Instructions to follow: Copy every line of the records below where the word "Shares" occurs.

[Start of section]

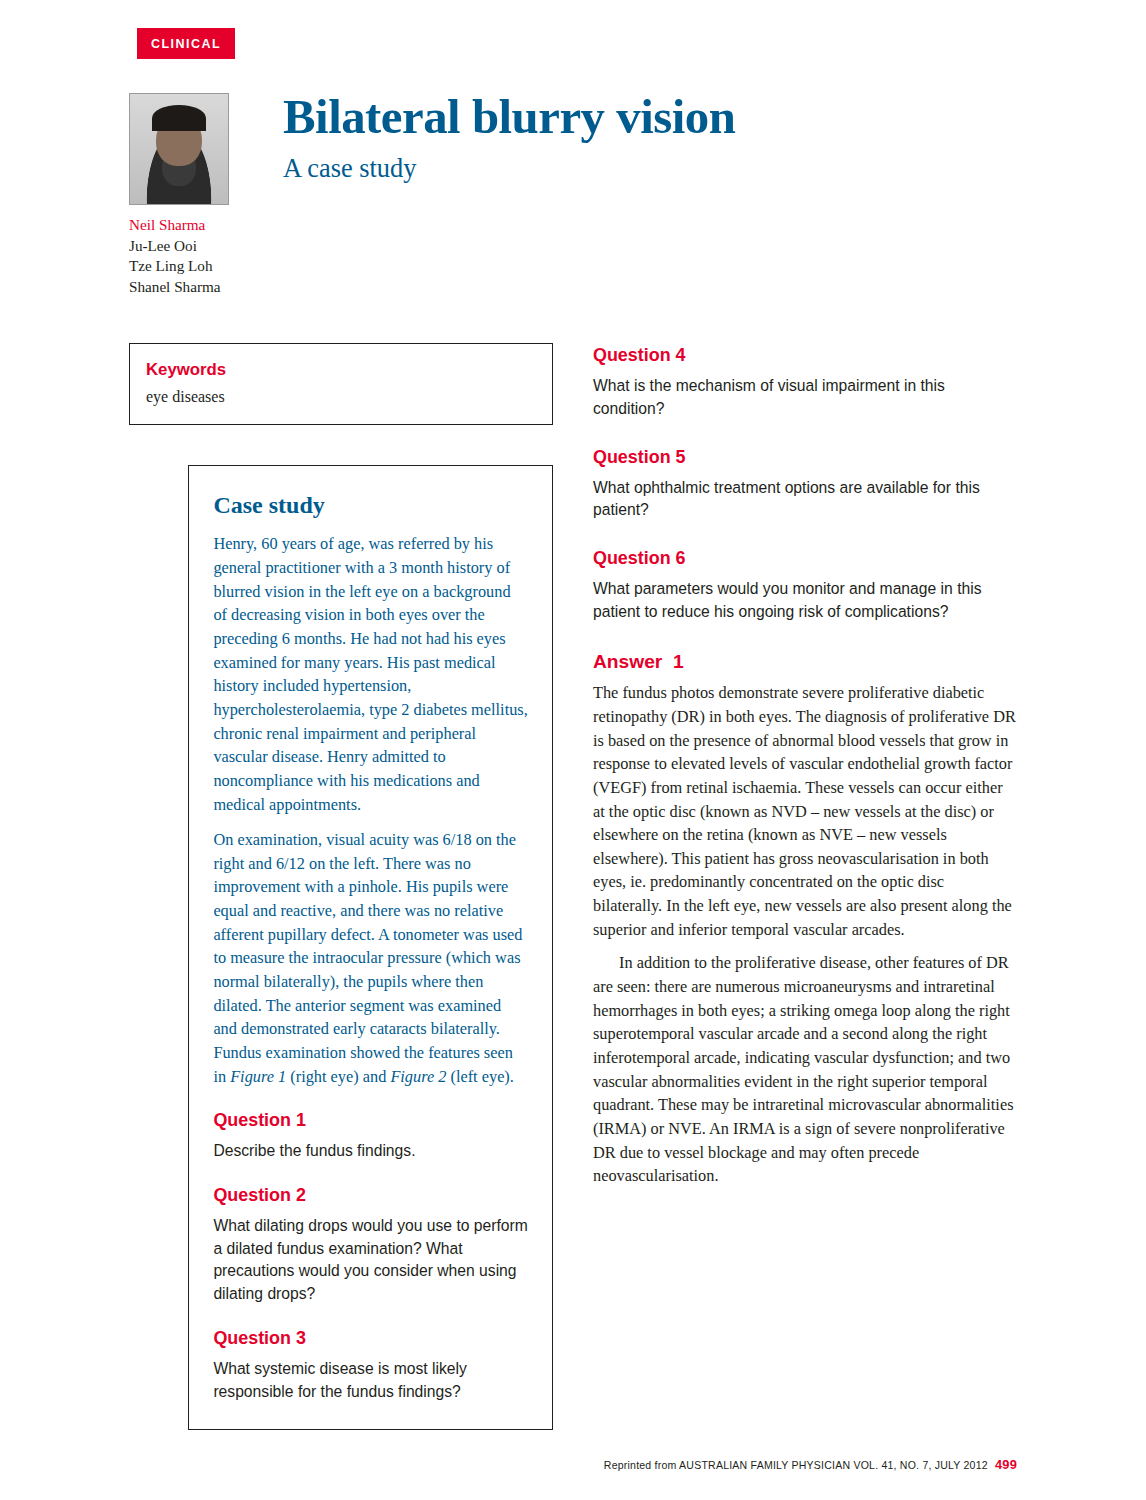CLINICAL
Neil Sharma
Ju-Lee Ooi
Tze Ling Loh
Shanel Sharma
Bilateral blurry vision
A case study
Keywords
eye diseases
Case study
Henry, 60 years of age, was referred by his general practitioner with a 3 month history of blurred vision in the left eye on a background of decreasing vision in both eyes over the preceding 6 months. He had not had his eyes examined for many years. His past medical history included hypertension, hypercholesterolaemia, type 2 diabetes mellitus, chronic renal impairment and peripheral vascular disease. Henry admitted to noncompliance with his medications and medical appointments.
On examination, visual acuity was 6/18 on the right and 6/12 on the left. There was no improvement with a pinhole. His pupils were equal and reactive, and there was no relative afferent pupillary defect. A tonometer was used to measure the intraocular pressure (which was normal bilaterally), the pupils where then dilated. The anterior segment was examined and demonstrated early cataracts bilaterally. Fundus examination showed the features seen in Figure 1 (right eye) and Figure 2 (left eye).
Question 1
Describe the fundus findings.
Question 2
What dilating drops would you use to perform a dilated fundus examination? What precautions would you consider when using dilating drops?
Question 3
What systemic disease is most likely responsible for the fundus findings?
Question 4
What is the mechanism of visual impairment in this condition?
Question 5
What ophthalmic treatment options are available for this patient?
Question 6
What parameters would you monitor and manage in this patient to reduce his ongoing risk of complications?
Answer 1
The fundus photos demonstrate severe proliferative diabetic retinopathy (DR) in both eyes. The diagnosis of proliferative DR is based on the presence of abnormal blood vessels that grow in response to elevated levels of vascular endothelial growth factor (VEGF) from retinal ischaemia. These vessels can occur either at the optic disc (known as NVD – new vessels at the disc) or elsewhere on the retina (known as NVE – new vessels elsewhere). This patient has gross neovascularisation in both eyes, ie. predominantly concentrated on the optic disc bilaterally. In the left eye, new vessels are also present along the superior and inferior temporal vascular arcades.
In addition to the proliferative disease, other features of DR are seen: there are numerous microaneurysms and intraretinal hemorrhages in both eyes; a striking omega loop along the right superotemporal vascular arcade and a second along the right inferotemporal arcade, indicating vascular dysfunction; and two vascular abnormalities evident in the right superior temporal quadrant. These may be intraretinal microvascular abnormalities (IRMA) or NVE. An IRMA is a sign of severe nonproliferative DR due to vessel blockage and may often precede neovascularisation.
Reprinted from AUSTRALIAN FAMILY PHYSICIAN VOL. 41, NO. 7, JULY 2012 499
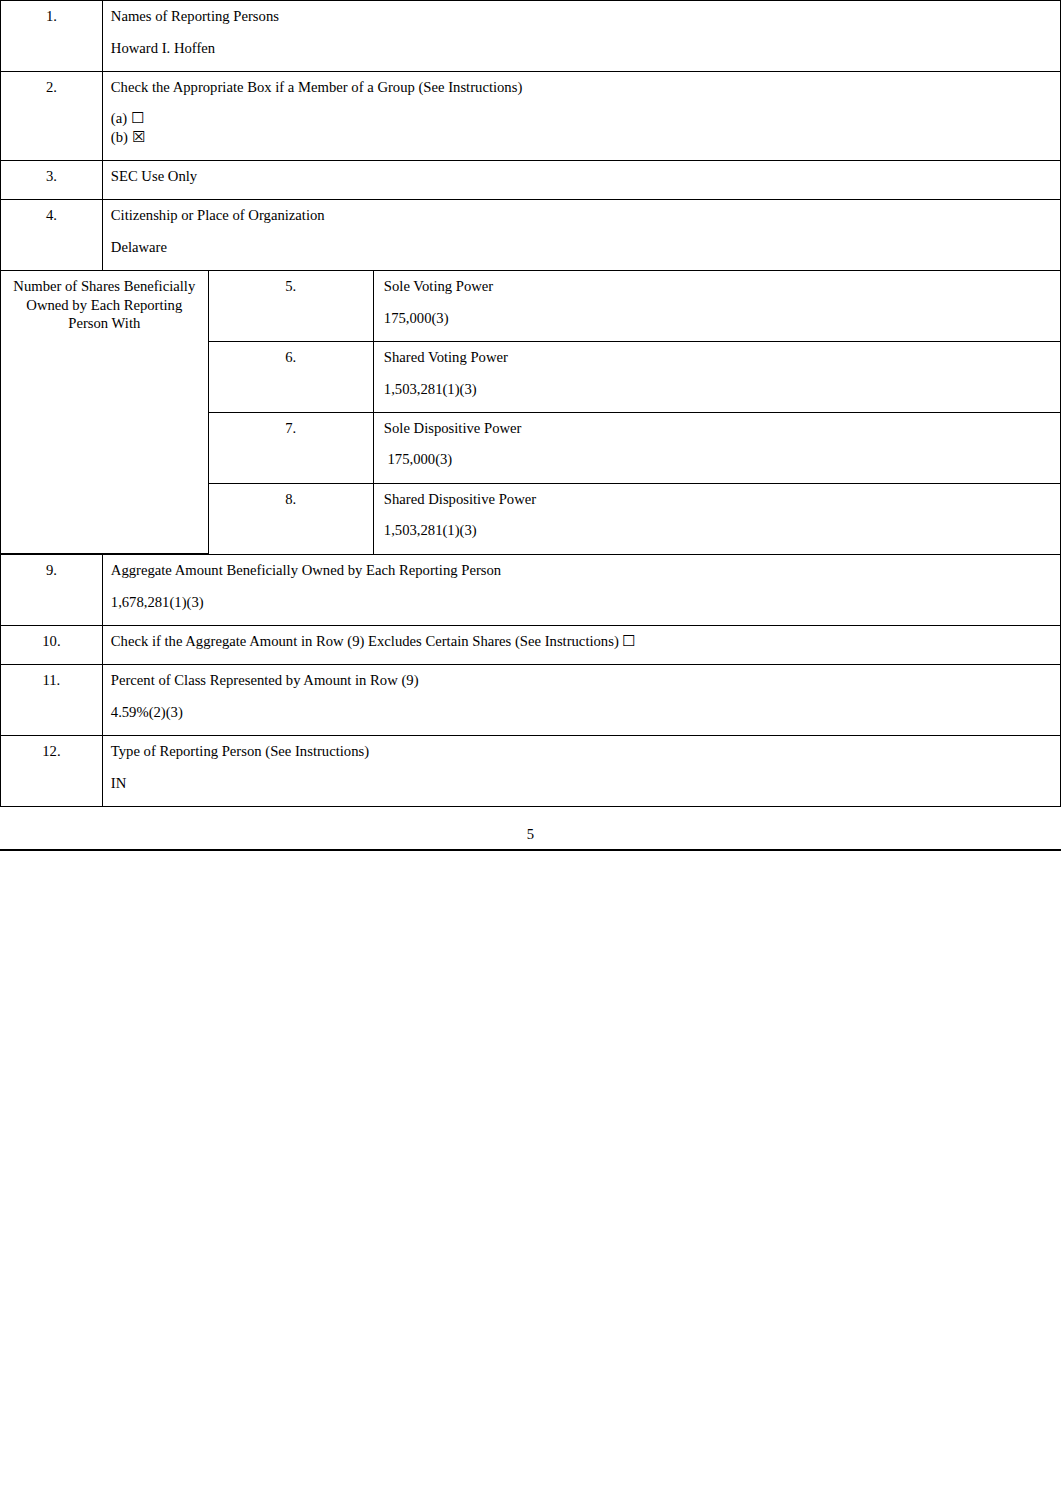| 1. | Names of Reporting Persons Howard I. Hoffen |
| 2. | Check the Appropriate Box if a Member of a Group (See Instructions) (a) ☐ (b) ☒ |
| 3. | SEC Use Only |
| 4. | Citizenship or Place of Organization Delaware |
| / Number of Shares Beneficially Owned by Each Reporting Person With / 5. / Sole Voting Power 175,000(3) / / 6. / Shared Voting Power 1,503,281(1)(3) / / 7. / Sole Dispositive Power 175,000(3) / / 8. / Shared Dispositive Power 1,503,281(1)(3) / |
| 9. | Aggregate Amount Beneficially Owned by Each Reporting Person 1,678,281(1)(3) |
| 10. | Check if the Aggregate Amount in Row (9) Excludes Certain Shares (See Instructions) ☐ |
| 11. | Percent of Class Represented by Amount in Row (9) 4.59%(2)(3) |
| 12. | Type of Reporting Person (See Instructions) IN |
5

[End of section]

Answer section:
| / Number of Shares Beneficially Owned by Each Reporting Person With / 5. / Sole Voting Power 175,000(3) / / 6. / Shared Voting Power 1,503,281(1)(3) / / 7. / Sole Dispositive Power 175,000(3) / / 8. / Shared Dispositive Power 1,503,281(1)(3) / |
| 10. | Check if the Aggregate Amount in Row (9) Excludes Certain Shares (See Instructions) ☐ |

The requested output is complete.